» **WORK ITEM A**
Answer these questions using the review:
(i) Which actress plays Billy Kwan in The Year of Living Dangerously?
(ii) From what year do the earliest pieces in McCarthy's book date?
(iii) In which course was the essay "To Make a Poet Black" first delivered as a lecture?

Start of PASSAGE

Naître à soi, by Elladj Lincy Deloumeaux © The artist. Courtesy Galerie Cécile Fakhoury, Paris

In The Year of Living Dangerously, the actress Linda Hunt puts on an unforgettable performance as Billy Kwan, a mixed-race, male photojournalist distraught by the poverty and despair in Indonesia in 1965. Repeatedly, with ever greater distress, Kwan cries out, “What then must we do?” A question no less urgent here and now.

Jesse McCarthy’s remarkable book of essays Who Will Pay Reparations on My Soul? (Liveright, $27.95) represents one young black intellectual’s experience grappling with this question over the better part of a decade. The earliest pieces (including the title essay) date from 2014, but most are essentially contemporary, and their cumulative range and force are as exhilarating as they are compelling. McCarthy is an assistant professor of English and of African and African-American studies at Harvard (where I also teach), as well as a lover of rap who grew up in Paris and writes about cafés and music videos. The book’s tone is broadly inviting. As McCarthy notes in his introduction,

These essays are for anyone who wishes to read them, but they are addressed in particular, and very expressly, to the younger generations struggling right now to find their footing in a deeply troubled world.

McCarthy writes with equal authority and scrutiny about trap music and the seventeenth-century Spanish painters Diego Velázquez and Juan de Pareja, the latter a black man and a freed slave of the former. In his brilliant essay “To Make a Poet Black”—originally delivered as a lecture in his Introduction to Black Poetry course—McCarthy brings together Sappho, Kerry James Marshall, Phillis Wheatley, Theodor Adorno, and Ntozake Shange in what feels an entirely organic exploration of the cultural reception of two essential female poets, Sappho and Wheatley.

Classical Sappho was Ethiopian; Christian Sappho is disgusting; the European Enlightenment’s Sappho is noire ... over the centuries the West has made a decision to favor Socrates over Sappho: his way of knowing over her way, argument over narrative, philosophy over poetry, whiteness over blackness.

Essential to McCarthy’s approach is his belief that “a deep knowledge of the past and critical resistance in the present go hand in hand,” and his insistence on “the need to look backward in order to move forward.” He intends this not in some scolding schoolmasterish way, but rather as a reminder to young readers that “there are no limits to the ideas, realms of knowledge, creative traditions, or political histories that we can lay claim to and incorporate.” The finest essays in this book function like origami, folding together the apparently disparate into a unique and seemingly inevitable form. Some pieces—such as “Notes on Trap”—are as stylistically exuberant as the art they analyze; others are more formally traditional. In sum, they illuminate, almost like a guide for the novice, the rich contemporary cosmos of black American art, literature, and philosophy. McCarthy responds to the work of, among others, Toni Morrison, Kara Walker, Saidiya Hartman, Fred Moten, Ta-Nehisi Coates, Jean-Michel Basquiat, D’Angelo, Colson Whitehead, Claudia Rankine, John Edgar Wideman, and Frank B. Wilderson III.

End of PASSAGE

» **WORK ITEM B**
Pull out every line in the listing below that contains the string "rừng".

Start of DATA UNDER STUDY

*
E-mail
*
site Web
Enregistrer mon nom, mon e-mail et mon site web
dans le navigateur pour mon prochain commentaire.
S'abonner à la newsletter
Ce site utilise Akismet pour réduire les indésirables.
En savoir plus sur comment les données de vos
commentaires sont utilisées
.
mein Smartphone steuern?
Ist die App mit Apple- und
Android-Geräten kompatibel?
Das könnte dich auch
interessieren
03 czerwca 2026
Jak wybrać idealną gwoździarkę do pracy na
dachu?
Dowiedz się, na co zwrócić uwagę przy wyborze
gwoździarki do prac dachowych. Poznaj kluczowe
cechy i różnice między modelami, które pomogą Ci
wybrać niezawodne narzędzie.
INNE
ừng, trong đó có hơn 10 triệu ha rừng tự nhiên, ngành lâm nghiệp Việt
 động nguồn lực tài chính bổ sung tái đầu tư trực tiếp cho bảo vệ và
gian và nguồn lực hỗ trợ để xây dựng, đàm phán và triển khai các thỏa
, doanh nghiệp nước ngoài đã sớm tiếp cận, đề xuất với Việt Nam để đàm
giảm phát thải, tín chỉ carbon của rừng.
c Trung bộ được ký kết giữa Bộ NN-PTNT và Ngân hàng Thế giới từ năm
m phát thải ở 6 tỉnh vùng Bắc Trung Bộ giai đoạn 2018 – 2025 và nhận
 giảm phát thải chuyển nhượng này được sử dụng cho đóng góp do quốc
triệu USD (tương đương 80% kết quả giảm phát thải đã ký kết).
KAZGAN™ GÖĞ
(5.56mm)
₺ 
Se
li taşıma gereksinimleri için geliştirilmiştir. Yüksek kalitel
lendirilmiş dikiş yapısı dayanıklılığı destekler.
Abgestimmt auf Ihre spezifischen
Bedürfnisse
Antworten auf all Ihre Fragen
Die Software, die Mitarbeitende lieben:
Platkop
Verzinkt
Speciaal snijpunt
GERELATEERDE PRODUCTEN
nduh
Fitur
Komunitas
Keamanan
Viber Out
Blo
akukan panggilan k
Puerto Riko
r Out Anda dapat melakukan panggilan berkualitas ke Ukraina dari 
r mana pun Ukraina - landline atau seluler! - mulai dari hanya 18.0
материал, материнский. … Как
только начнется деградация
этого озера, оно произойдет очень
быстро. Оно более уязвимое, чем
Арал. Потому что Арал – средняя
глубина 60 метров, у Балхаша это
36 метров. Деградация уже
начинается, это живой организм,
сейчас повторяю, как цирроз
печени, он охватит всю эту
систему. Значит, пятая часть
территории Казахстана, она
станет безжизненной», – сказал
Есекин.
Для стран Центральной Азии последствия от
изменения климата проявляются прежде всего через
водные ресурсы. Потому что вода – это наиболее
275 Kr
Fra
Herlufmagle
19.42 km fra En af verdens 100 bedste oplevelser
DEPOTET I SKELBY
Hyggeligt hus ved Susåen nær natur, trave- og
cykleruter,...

End of DATA UNDER STUDY

» **EXERCISE ANSWER A**
(i) Linda Hunt
(ii) 2014
(iii) Introduction to Black Poetry

» **EXERCISE ANSWER B**
ừng, trong đó có hơn 10 triệu ha rừng tự nhiên, ngành lâm nghiệp Việt
giảm phát thải, tín chỉ carbon của rừng.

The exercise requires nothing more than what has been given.